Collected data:
--

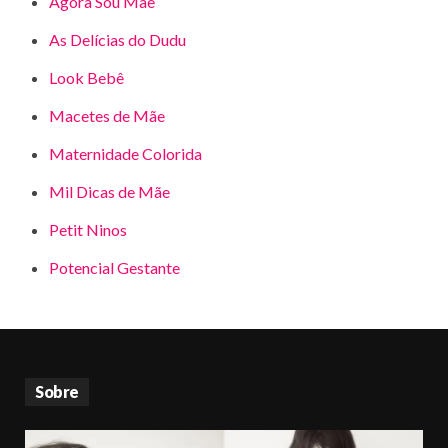
Agora Sou Mãe
As Delícias do Dudu
Look Bebê
Macetes de Mãe
Maternidade Colorida
Mil Dicas de Mãe
Petit Ninos
Potencial Gestante
Sobre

--

Reproduce the lines above word for word, leaving out the picture.

Agora Sou Mãe
As Delícias do Dudu
Look Bebê
Macetes de Mãe
Maternidade Colorida
Mil Dicas de Mãe
Petit Ninos
Potencial Gestante
Sobre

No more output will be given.